• [WHAT THE EXERCISE ASKS]: If a line in the data below holds the word "Terrassen", copy it.

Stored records

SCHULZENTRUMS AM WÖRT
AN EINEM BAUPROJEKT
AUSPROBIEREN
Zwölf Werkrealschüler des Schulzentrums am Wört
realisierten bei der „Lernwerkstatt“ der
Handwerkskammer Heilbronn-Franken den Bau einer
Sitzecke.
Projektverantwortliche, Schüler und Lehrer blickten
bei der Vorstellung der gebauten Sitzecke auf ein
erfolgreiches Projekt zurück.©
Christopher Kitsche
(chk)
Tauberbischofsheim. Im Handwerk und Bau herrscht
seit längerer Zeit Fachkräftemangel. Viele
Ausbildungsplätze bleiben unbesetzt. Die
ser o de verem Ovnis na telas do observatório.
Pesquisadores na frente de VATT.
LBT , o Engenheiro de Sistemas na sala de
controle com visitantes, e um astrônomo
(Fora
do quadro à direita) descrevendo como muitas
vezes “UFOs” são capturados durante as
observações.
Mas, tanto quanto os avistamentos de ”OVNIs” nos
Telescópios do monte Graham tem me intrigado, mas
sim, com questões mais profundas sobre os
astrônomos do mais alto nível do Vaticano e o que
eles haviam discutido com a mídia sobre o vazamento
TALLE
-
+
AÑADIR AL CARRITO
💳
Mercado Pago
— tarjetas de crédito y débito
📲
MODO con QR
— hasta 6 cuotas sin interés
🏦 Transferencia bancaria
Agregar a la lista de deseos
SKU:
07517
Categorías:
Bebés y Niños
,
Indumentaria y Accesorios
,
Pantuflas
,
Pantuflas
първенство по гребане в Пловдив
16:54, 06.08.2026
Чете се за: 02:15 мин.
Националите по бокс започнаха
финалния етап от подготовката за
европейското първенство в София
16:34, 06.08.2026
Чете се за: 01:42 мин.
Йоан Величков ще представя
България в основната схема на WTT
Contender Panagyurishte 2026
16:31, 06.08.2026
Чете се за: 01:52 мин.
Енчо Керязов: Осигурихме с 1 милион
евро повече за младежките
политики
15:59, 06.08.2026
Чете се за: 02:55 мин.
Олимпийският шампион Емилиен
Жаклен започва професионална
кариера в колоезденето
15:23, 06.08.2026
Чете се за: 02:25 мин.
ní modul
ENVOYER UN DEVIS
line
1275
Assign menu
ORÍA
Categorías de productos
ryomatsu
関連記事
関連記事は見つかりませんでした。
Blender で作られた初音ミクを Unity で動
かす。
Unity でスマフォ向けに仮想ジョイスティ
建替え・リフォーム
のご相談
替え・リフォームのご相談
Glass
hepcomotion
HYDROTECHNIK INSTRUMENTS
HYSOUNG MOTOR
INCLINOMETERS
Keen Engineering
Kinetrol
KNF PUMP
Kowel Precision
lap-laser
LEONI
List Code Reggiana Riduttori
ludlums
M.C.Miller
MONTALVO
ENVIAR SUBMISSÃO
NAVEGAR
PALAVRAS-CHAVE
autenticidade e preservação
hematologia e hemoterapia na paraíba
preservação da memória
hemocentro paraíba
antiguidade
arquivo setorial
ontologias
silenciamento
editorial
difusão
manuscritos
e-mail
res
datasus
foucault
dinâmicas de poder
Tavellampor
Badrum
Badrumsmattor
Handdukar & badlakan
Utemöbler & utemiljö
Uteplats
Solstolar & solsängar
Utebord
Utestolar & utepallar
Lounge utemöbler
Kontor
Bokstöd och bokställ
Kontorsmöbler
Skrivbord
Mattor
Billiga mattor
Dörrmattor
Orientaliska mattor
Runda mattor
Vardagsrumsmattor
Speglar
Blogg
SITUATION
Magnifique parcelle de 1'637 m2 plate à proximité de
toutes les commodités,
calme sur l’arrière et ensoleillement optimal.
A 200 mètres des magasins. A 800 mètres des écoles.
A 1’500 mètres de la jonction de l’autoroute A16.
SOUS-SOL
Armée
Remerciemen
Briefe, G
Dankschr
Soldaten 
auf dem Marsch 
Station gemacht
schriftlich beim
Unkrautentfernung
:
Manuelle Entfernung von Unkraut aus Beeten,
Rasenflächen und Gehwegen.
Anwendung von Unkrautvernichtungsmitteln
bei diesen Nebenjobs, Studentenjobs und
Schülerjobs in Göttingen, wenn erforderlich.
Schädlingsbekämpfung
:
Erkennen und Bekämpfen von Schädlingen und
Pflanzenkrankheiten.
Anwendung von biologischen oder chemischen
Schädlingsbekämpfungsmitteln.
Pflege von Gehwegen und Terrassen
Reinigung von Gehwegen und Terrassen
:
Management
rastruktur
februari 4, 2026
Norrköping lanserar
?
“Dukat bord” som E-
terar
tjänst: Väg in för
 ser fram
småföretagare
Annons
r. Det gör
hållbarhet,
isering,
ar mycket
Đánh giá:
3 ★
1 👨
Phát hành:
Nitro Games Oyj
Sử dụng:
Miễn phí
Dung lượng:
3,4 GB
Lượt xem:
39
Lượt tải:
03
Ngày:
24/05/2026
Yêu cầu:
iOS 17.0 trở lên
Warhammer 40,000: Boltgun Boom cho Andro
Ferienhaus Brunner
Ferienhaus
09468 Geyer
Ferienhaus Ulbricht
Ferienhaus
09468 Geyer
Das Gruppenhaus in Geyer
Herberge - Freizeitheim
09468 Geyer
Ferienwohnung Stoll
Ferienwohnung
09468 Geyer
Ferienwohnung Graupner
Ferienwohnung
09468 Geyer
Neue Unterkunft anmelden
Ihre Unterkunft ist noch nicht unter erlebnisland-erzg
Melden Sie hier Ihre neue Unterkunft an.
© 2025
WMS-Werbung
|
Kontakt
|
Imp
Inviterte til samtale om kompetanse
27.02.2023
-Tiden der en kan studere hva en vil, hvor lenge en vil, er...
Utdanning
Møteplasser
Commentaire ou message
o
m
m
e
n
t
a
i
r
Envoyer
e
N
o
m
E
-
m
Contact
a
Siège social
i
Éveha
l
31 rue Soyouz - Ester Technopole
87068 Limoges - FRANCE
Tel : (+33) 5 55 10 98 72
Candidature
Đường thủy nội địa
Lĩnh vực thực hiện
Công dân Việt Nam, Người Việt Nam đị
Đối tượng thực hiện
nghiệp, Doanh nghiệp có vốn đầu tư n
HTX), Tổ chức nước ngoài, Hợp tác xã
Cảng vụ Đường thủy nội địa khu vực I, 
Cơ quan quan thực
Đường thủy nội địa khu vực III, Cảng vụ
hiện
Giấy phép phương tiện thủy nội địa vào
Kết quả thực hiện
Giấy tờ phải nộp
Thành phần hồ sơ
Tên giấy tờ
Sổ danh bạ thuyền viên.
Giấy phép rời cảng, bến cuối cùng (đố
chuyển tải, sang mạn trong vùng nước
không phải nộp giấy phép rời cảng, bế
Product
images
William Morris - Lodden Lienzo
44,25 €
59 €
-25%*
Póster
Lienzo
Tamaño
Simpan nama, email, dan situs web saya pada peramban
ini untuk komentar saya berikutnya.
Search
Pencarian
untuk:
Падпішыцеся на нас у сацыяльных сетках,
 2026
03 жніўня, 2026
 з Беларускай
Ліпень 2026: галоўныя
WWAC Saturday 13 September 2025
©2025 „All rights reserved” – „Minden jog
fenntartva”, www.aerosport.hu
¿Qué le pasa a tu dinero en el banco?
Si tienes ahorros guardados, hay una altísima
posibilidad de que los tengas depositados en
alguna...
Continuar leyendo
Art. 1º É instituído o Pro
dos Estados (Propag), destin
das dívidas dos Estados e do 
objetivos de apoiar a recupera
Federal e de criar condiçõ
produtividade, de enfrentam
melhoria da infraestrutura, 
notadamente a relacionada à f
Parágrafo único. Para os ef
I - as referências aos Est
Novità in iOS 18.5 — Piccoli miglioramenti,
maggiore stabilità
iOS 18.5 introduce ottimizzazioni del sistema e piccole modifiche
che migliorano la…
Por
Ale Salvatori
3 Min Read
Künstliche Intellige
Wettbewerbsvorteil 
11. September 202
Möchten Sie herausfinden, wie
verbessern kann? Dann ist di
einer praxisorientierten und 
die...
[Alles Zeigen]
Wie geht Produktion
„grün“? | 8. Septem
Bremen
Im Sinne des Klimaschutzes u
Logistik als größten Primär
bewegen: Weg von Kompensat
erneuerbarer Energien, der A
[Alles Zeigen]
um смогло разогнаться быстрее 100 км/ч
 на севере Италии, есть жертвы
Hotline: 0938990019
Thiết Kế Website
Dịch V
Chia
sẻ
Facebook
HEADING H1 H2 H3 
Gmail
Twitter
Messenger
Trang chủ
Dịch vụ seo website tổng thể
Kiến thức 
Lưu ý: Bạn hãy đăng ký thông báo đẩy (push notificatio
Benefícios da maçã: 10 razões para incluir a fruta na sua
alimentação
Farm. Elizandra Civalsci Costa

• [RESPONSE TO THIS TASK]:
Pflege von Gehwegen und Terrassen
Reinigung von Gehwegen und Terrassen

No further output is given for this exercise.